As BLM completes Utah resource plans, possible December lease sale draws fire

Nov. 7, 2008
New resource management plans for five of the US Bureau of Land Management's six Utah field offices received final approval on Oct. 31, while the sixth is being reviewed at the US Department of the Interior.

New resource management plans for five of the US Bureau of Land Management's six Utah field offices received final approval on Oct. 31, while the sixth is being reviewed at the US Department of the Interior.

State BLM officials are emphasizing the agency's effort to change how it manages acreage under its jurisdiction in the Beehive State. Area oil and gas associations said that the new plans are welcome news for consumers and businesses.

Environmental organizations in the state and region, meanwhile, were more concerned about a lease sale they expected BLM to announce on Nov. 4 because they believed it would include areas which they said BLM previously had declared "wilderness caliber landscapes."

"This has been a truly collaborative effort in balanced stewardship for the future. We are pleased to have the plans completed and look forward to moving into the implementation phase of the planning process," Utah State BLM Director Selma Sierra said.

She said the new plans will help the agency meet a variety of challenges that have emerged since the previous RMPs were written about 25 years ago. Each new plan took an average of six years to complete because BLM wanted to ensure that commitments they represented were followed through, she indicated.

Tried to strike balance

During the planning process, the agency was committed to balance protecting environmentally sensitive areas with supporting energy resource development in Utah, state BLM officials said.

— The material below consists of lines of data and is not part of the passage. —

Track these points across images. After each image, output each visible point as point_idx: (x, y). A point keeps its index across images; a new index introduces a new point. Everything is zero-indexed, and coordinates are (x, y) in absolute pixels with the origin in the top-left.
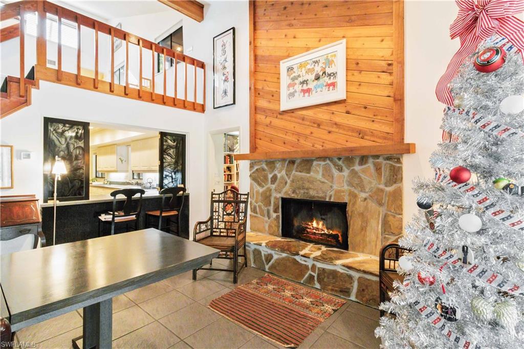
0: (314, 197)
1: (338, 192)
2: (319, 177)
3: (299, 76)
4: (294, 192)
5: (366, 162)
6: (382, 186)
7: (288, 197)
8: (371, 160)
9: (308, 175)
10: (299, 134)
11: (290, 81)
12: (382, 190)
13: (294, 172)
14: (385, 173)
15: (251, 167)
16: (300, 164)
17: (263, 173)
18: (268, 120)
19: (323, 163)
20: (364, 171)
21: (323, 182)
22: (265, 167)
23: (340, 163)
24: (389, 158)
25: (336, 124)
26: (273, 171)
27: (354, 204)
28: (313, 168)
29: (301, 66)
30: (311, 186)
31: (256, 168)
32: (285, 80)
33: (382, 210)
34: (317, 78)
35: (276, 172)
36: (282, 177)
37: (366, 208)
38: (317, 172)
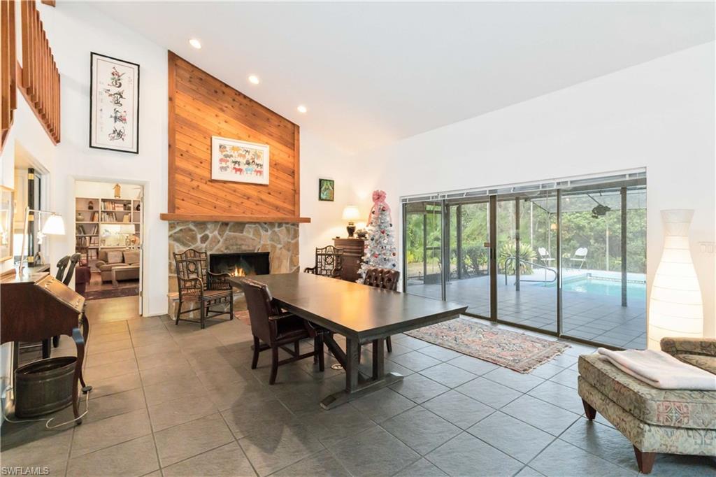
0: (245, 250)
1: (264, 245)
2: (251, 236)
3: (231, 156)
4: (227, 248)
5: (282, 226)
6: (290, 240)
7: (220, 253)
8: (284, 225)
9: (241, 234)
10: (230, 202)
11: (222, 157)
12: (290, 242)
13: (227, 232)
14: (292, 232)
15: (172, 227)
16: (234, 226)
17: (190, 233)
18: (195, 184)
19: (254, 226)
20: (280, 232)
21: (254, 239)
22: (193, 228)
23: (266, 226)
24: (293, 225)
25: (262, 200)
26: (204, 231)
27: (274, 252)
28: (245, 230)
29: (234, 148)
30: (243, 242)
31: (178, 229)
32: (217, 155)
33: (290, 254)
34: (248, 163)
35: (207, 232)
36: (215, 237)
37: (281, 254)
38: (249, 233)
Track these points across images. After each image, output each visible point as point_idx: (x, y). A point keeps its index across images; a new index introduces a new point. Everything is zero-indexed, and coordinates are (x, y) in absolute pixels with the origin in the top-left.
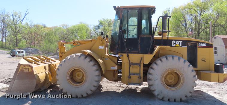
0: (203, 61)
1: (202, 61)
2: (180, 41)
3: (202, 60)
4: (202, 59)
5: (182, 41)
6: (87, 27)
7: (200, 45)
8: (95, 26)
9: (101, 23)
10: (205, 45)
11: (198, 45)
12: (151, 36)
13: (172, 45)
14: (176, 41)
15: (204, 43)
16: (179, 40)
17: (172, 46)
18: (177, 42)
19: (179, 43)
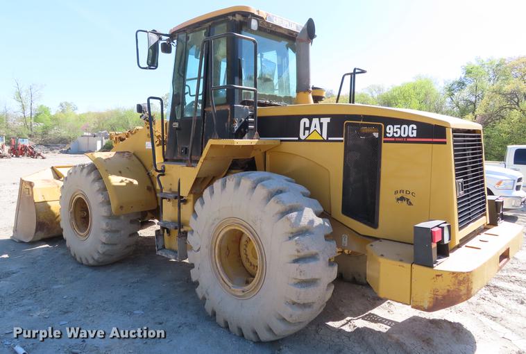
0: (402, 199)
1: (398, 199)
2: (322, 120)
3: (399, 196)
4: (396, 192)
5: (328, 120)
6: (427, 87)
7: (391, 130)
8: (451, 82)
9: (468, 72)
10: (411, 131)
11: (386, 132)
12: (229, 109)
13: (298, 135)
14: (311, 117)
15: (408, 123)
16: (319, 116)
17: (300, 140)
18: (315, 121)
19: (319, 128)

In the new plans, 53% of the acres open to oil and gas leasing are subject to stricter environmental controls, with 18% of the lands within the planning areas unavailable for leasing under any circumstance, they said.

BLM also has committed in each plan to find innovative ways to minimize the oil and gas production footprint on public lands through directional drilling, well placement, sound muffling, and other best management practices, they said.

Kathleen Sgamma, government affairs director for the Independent Petroleum Association of Mountain States in Denver, said that Utah's BLM staff had a difficult job trying to balance multiple, often competing interests and respond to nearly 220,000 public comments and 87 formal protests.

Oil and gas production in Utah occupies less than 1% of public land there, she pointed out. With current technology and industry practices, producers are able to develop vital energy resources now, and reclaim the land to its original condition afterwards, she said.

'Small and temporary impacts'

"We hope BLM took into account the small and temporary impacts of natural gas development and recognized that energy production and other uses of public lands in Utah can and do co-exist. We are pleased to see that BLM is finally taking this step to sign the Records of Decision (ROD) for these RMPs, and are looking forward to reviewing the final decisions contained in the RODs," Sgamma said.

Area environmental organizations are more concerned with what they say will be a move by BLM to offer oil and gas leases in the Nine Mile Canyon region of eastern Utah on Dec. 19.

"What makes this action by the Interior Department so deplorable is that BLM itself determined these areas to be wilderness-quality lands," said Stephen Bloch, conservation director for the Southern Utah Wilderness Alliance in Salt Lake City.

SUWA said that the tracts which BLM plans to offer are dominated by acreage which the agency determined had wilderness character after conducting inventories from 1996 to 1999 and from 2001 to 2007. They are largely all part of land proposed for wilderness designation in legislation introduced during the 110th Congress, the organization said.